A nova norma estabelece regras obrigatórias para proteger médicos no exercício profissional e autoriza os Conselhos Regionais de Medicina a determinarem a interdição ética, total ou parcial, de estabelecimentos onde não houver condições mínimas de segurança, o que pode resultar na suspensão dos atendimentos médicos nessas unidades.
O evento será realizado no dia 3 de março, às 9h, e reunirá médicos, gestores públicos e autoridades.
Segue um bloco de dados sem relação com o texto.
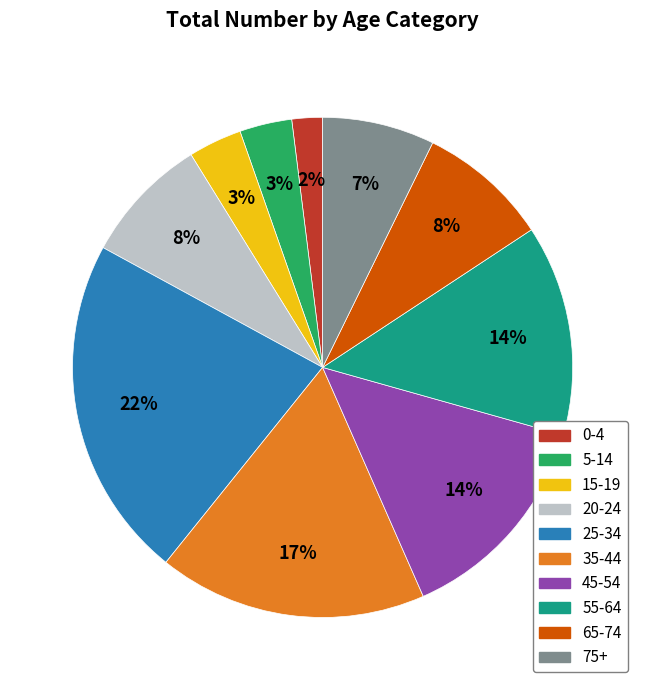

Does 65-74 represent more than half of the total?

No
A proposta é discutir os impactos diretos da resolução, que atinge hospitais, unidades básicas de saúde, UPAs e demais serviços públicos e privados.
O conselheiro federal Raphael Câmara, relator da resolução, fará a apresentação oficial da norma e trará dados sobre casos de violência contra médicos no Brasil e em Mato Grosso.
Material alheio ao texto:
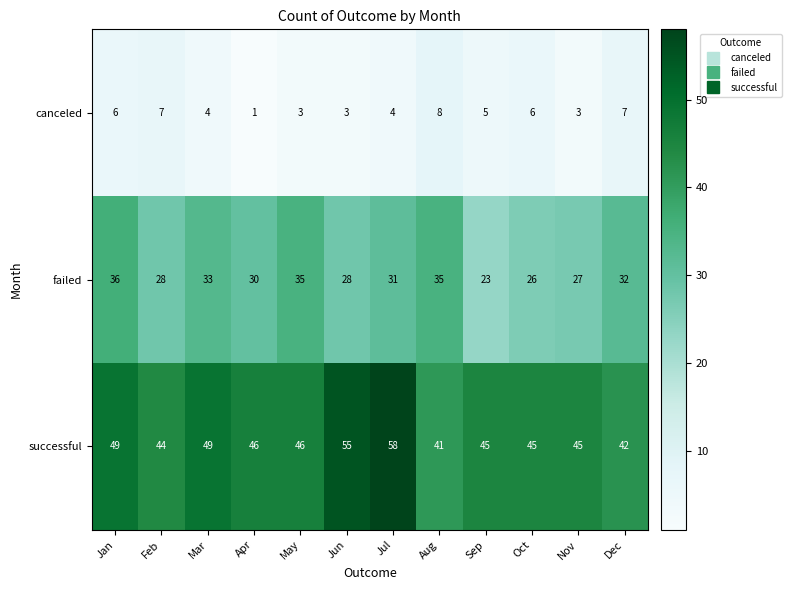

What is the sum of the successful values at Nov and Apr?

91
Entre as exigências estão:
- controle de acesso e videomonitoramento;
- botão de pânico;
- protocolos de resposta imediata em casos de agressão;
- suporte psicológico e jurídico aos profissionais;
- comunicação obrigatória de episódios de violência às autoridades;
- adoção de medidas estruturais de proteção.
A resolução também reforça que é direito do médico exercer a profissão em ambiente seguro e atribui aos gestores e diretores técnicos a responsabilidade pela adoção das medidas.
O evento contará ainda com a participação do secretário municipal de Saúde de Sorriso, Vanio Jordani, que apresentará as ações já em andamento no município para adequação às novas regras.
A iniciativa faz parte de uma mobilização nacional do CFM e ocorre em um cenário de aumento da violência contra profissionais da saúde, tema que tem gerado preocupação crescente entre médicos e entidades da categoria.